Why Developmental Editors Catch Things You Don’t See
A year-and-a-half ago, I’d hired my own developmental editor for my manuscript. I’d been working on this story for several years by this point and had worked on it in workshops and solicited critiques and feedback from fellow writers. But there is such a thing as too much feedback when it comes to our writing, and all the feedback and input I’d received left me feeling confused about the direction I needed to take to really make this story work.
So I hired an amazing editor and she gave me wonderful feedback, and as I was working through her suggestions, I came across a part that simply wasn’t working. I emailed my editor and asked her input, and she replied that of course that part wasn’t working; I’d given my story two “dark knight of the soul” moments, so the second time around felt redundant.
Duh! I thought. How had I not seen that myself? It seemed so obvious the moment she said it, but I’d been struggling with that part for at least a week and hadn’t pieced it together.
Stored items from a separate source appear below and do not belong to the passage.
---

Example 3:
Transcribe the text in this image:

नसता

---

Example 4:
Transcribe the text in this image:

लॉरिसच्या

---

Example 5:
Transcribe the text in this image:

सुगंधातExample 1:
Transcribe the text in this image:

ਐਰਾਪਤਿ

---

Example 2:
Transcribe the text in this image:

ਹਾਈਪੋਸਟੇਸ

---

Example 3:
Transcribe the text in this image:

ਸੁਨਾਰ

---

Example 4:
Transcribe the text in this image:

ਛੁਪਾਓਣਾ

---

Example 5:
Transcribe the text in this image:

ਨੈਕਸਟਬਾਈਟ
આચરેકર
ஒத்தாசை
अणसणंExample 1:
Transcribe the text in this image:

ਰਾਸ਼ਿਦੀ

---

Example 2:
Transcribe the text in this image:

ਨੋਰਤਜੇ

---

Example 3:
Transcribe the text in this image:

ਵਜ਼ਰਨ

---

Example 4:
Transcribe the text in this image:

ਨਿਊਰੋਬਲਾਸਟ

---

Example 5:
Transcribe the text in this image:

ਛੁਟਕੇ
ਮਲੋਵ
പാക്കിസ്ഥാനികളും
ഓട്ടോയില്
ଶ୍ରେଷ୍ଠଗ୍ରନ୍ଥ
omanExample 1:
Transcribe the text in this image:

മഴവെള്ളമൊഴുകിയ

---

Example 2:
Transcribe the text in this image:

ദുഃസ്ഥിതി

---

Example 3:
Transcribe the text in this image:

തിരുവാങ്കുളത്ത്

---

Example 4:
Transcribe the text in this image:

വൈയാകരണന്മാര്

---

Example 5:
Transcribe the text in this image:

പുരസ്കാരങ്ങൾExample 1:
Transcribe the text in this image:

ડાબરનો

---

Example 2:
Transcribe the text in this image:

This is where the true power of a developmental editor comes in. While an important aspect of a developmental edit is finding things the writer wouldn’t know how to fix and teaching them so they become stronger writers, there’s also a lot of power in an editor finding things the writer themselves know is an issue but simply didn’t see in their own work. In the example above, if you’d given me someone else’s manuscript with two “dark knight of the soul” moments, I’d likely have been able to point it out no problem. But because the story was mine, I simply didn’t see it.
Why does this happen? Why can we as writers understand the structure of a story or the “rules” of writing but fail to execute this knowledge in our own manuscripts? A couple of reasons.
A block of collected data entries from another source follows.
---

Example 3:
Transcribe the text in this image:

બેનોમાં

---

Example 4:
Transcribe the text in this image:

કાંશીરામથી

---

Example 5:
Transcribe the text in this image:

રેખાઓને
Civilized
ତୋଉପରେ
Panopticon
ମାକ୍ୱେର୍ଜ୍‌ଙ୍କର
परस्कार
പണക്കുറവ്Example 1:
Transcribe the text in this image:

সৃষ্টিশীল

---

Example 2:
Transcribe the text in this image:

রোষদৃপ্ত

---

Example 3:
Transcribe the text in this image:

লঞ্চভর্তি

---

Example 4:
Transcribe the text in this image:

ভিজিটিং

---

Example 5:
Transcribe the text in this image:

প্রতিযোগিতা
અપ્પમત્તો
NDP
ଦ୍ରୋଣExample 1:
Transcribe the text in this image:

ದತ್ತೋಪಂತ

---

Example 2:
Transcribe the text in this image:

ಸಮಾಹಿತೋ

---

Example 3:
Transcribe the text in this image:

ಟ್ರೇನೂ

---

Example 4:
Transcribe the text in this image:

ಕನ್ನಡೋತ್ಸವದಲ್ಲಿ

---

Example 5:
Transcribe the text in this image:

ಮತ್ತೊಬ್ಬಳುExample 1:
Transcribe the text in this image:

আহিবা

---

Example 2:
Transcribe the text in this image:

1. We’re Too Close to the Story
There’s no question that writers become attached to their stories. Sometimes that’s because the story is based on something very personal to the writer, sometimes simply because we’ve grown to love these characters we created. Regardless of the reason we’re attached, that attachment can sometimes cloud our judgment on what works and what doesn’t serve our story in the best way.
I see this often with a story that begins in the “wrong” spot. A lot of times, writers see the beginning of their story first – it’s how the idea started for them, so it makes sense that’s where the story should begin, right? But that’s not necessarily true. Just because the story started in our minds in a certain place doesn’t necessarily mean that’s the best place to begin our manuscript. Or just because we love our characters and don’t want to see them struggle doesn’t mean they don’t need to struggle in order for the story to feel satisfying to a reader.
The list goes on, but these are the kinds of things that only an impartial, outside perspective can often pick up on. As the writer, we might have the sense something isn’t working, but we may not be able to clearly see and identify the issue because we’ve grown so close to the story that we can’t picture it any other way unless someone else comes in and points out why something isn’t working. Because a developmental editor doesn’t have an emotional investment in the story, they’re often better able to see these issues and think of different alternatives that might work better.
2. We’ve Grown Numb to the Story
There’s a meme that says we’re told to write the story we want to read because we’ll have to read it a million times as we draft and revise and revise and revise. It’s absolutely true that by the time our manuscript is “finished,” we’ve read through it so many times we likely have lost count. Unfortunately, with this amount of rereading, we often become numb to what’s actually on the page.
We know what we wanted to convey, what should be there. But that doesn’t always mean we were successful in getting our thoughts and intentions onto the page. Just like it’s easy to overlook typos in your own writing because you knew what you meant to say, it can be easy to overlook things like relationship building, successful character arcs, world building, etc. The picture is clear in our own mind, and sometimes we can’t successfully slip into a reader’s mindset and see what’s missing or what isn’t working.
But a developmental editor comes at your story with fresh eyes. And fresh eyes can pick up on things that tired, numb eyes simply can’t. Fresh eyes see what’s on the page without knowledge of what you’d intended to put there.
So, if you get your manuscript back from your developmental editor and think to yourself, “Why didn’t I see that?” know that you’re not alone. Even this developmental editor missed a pretty big issue with her own manuscript! That’s the point of having a developmental edit: as writers, we can’t catch everything, and as knowledgeable as we might be about the craft of writing, seeing an issue in someone else’s story and seeing it in our own are two different skillsets. My biggest hope is that the writers I work with never feel like they are bad writers because they didn’t pick up on the issues I point out, but that they appreciate and value the feedback I can give them from that outside perspective.